Pell thought pedophile was on study leave

9 News
March 03, 2016

Cardinal George Pell says he didn't go to police when a priest who was alleged to have abused 16 children fled to England because there was no concrete evidence against him.

Ronald Pickering, who died in 2009, had his powers as a priest removed in 1994, one year after he fled to England where the Melbourne archdiocese paid him a retirement pension for ten years.

Complaints about him had come from a number of parishes over a 29-year period but he was never charged.

On his fourth day of evidence from Rome, Cardinal Pell also told the commission there was no reason for him to go to police when Pickering fled, but he did tell the then Archbishop Frank Little of rumours about him.

The cardinal was also asked about his knowledge of priest Paul Ryan, who was jailed in 2006 for assaulting an altar boy.

There had been complaints Ryan was abusing children within a week of his ordination in 1973.

Dr Pell said he said he always had reservations about Ryan and was "never supportive" of his priestly vocation because of his "effeminate manner."
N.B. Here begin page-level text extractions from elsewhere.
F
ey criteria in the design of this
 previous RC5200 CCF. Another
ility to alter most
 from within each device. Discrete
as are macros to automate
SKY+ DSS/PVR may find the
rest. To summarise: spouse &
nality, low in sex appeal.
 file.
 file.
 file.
When he was sent to the US in 1977 and 1979 by Bishop Ronald Mulkearns, Cardinal Pell said he believed it was for study leave.

"I have mentioned that I regarded him (Ryan) as at least a potential problem. I wasn't aware that there was a pedophilia problem and I thought he was there basically to study," he told the commission.
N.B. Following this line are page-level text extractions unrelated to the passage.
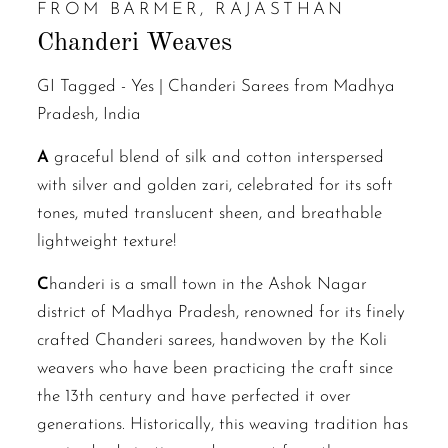
FROM BARMER, RAJASTHAN
Chanderi Weaves
GI Tagged -
Yes | Chanderi Sarees from Madhya
Pradesh, India
A
graceful blend of silk and cotton interspersed
with silver and golden zari, celebrated for its soft
tones, muted translucent sheen, and breathable
lightweight texture!
C
handeri is a small town in the Ashok Nagar
district of Madhya Pradesh, renowned for its finely
crafted Chanderi sarees, handwoven by the Koli
weavers who have been practicing the craft since
the 13th century and have perfected it over
generations. Historically, this weaving tradition has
He added that he could well have imagined the study break was to help him overcome some adult sexual problem.

"But you say that your thoughts were he may have had problems in sexual relations as an adult but not with anyone under the age of 18?" commission chair Peter McClellan asked.

"Not with anyone under the age of 18, yes," Cardinal Pell replied.

It was put to him by counsel representing the mother of Peter Watson, who was abused by Ryan as a child and committed suicide in 1999, that a proper investigation into Ryan earlier would have prevented the death.

"Yes, a proper investigation would have helped impede that," Cardinal Pell replied.

"The responsibility lay with the person who did not act when he should have and that would certainly seem to have been Bishop Mulkearns for sure."